- _Action item_
Could you print, exactly as they stand, the lines from the one holding "input logic [31:0]" to the end of the data below, and nothing more?

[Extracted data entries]

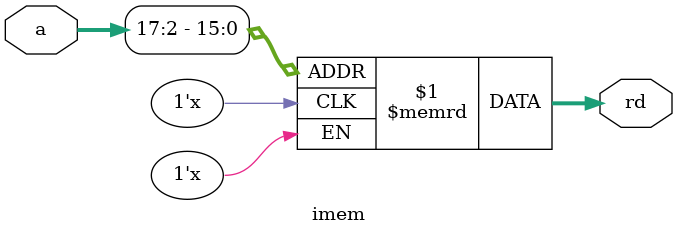
<source format=sv>
module imem(
    input logic [31:0] a,
    output logic [31:0] rd
);

    logic [31:0] RAM[65535:0]/* verilator public */;

    assign rd = RAM[a[17:2]]; // word aligned
endmodule

</source>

- _Task output_
    input logic [31:0] a,
    output logic [31:0] rd
);

    logic [31:0] RAM[65535:0]/* verilator public */;

    assign rd = RAM[a[17:2]]; // word aligned
endmodule

</source>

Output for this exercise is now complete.